Ich sitze in einem Café, die heisse Tasse mit der braunen Brühe steht dampfend vor mir auf dem Tisch. Draussen hasten Menschen in dicken Jacken vorbei. Doch irgendwie erscheinen sie mir unecht. Wie Statisten, die nur so tun, als müssten sie die Strasse, die ich von meinem Sitzplatz aus sehe, überqueren. Ab und zu läuft eine Nebenrolle vorbei, die vielleicht zu einem Teil meines Lebens wird. Doch diese Nebenrollen wechseln schnell. Ich bin der einzige Hauptdarsteller dieses Stücks, genannt "mein Leben".
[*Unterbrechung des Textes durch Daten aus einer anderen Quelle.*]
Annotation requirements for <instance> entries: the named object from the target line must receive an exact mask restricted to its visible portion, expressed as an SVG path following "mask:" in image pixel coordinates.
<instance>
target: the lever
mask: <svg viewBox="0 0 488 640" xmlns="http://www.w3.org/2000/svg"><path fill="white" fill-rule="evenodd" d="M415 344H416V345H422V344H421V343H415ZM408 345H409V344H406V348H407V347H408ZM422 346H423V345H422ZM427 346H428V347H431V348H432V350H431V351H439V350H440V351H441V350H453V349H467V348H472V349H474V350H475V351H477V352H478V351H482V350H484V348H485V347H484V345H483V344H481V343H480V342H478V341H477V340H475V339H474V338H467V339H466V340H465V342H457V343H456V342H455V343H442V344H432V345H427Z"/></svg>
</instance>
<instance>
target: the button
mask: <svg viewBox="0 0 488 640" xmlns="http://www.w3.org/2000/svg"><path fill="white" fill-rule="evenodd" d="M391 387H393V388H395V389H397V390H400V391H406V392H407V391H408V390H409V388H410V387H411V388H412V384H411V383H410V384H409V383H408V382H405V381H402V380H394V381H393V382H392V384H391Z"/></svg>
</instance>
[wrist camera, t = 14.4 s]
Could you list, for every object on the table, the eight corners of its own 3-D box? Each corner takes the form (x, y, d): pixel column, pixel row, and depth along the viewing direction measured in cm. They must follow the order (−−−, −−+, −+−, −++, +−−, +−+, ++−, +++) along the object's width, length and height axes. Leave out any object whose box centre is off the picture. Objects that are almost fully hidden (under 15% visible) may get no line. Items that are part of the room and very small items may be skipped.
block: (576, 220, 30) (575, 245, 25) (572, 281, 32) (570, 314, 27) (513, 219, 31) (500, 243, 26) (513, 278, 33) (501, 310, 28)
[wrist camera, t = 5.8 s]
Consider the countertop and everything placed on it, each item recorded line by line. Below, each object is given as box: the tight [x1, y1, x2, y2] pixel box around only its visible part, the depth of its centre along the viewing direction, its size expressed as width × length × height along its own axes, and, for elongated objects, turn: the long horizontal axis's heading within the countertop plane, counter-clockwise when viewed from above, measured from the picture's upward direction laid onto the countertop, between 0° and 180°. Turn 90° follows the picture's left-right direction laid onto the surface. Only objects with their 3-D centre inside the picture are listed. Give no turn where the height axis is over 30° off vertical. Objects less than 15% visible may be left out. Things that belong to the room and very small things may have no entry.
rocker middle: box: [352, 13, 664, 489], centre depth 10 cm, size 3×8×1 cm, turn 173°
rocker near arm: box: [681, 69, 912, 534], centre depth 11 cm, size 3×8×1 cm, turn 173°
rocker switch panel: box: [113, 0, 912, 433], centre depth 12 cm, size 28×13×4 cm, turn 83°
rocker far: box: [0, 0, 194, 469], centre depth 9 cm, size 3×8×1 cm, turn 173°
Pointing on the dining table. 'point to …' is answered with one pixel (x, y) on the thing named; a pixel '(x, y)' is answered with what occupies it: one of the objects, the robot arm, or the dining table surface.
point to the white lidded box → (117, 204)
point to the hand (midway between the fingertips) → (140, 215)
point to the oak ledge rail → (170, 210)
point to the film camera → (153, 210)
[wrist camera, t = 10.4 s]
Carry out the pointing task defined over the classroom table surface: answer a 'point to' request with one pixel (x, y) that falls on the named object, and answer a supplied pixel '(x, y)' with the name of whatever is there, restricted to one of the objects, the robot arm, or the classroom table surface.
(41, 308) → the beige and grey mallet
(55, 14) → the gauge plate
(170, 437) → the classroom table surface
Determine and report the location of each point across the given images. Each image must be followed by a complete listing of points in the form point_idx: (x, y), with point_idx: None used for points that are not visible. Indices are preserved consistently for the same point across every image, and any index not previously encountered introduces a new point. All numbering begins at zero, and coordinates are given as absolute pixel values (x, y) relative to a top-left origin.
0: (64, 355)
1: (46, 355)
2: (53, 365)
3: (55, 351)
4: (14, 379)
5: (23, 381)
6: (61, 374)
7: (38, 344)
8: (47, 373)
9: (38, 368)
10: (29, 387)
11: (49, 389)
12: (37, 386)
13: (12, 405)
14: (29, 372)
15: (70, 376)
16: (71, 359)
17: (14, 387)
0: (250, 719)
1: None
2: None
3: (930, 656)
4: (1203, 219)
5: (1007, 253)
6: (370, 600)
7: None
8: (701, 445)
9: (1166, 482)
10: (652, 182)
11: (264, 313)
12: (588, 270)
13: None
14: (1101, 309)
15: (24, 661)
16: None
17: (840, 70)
Es gibt Rollen, die häufiger auftreten als andere, sie spielen vielleicht ein bisschen öfter, und es lassen sich auch Zusammenhänge zu früheren Akten erkennen. Aber ob sie auch noch in der nächsten Szene spielen werden, ist ungewiss. Ich bin nur Schauspieler, nicht der Regisseur.
Vielleicht ist es der sogenannte freie Wille, der mich im Glauben lässt, dass ich entscheide, wann und wo ich drehen will. Vielleicht ist es auch eine höhere Macht, die mich beeinflusst und deren Marionette - ich bevorzuge aber das Wort "Schauspieler" - ich bin. Ist alles vorbestimmt, und ich mache nur das, was ich machen muss?
Allerdings wäre so ein Stück, in dem schon alles von Anfang an festgelegt ist, nicht sehr spannend. Theater entwickelt sich doch gerade aus dem Spontanen, dem Improvisierten. Genauso wie das Leben. Was wäre das Leben, wenn man schon alles im Voraus wüsste?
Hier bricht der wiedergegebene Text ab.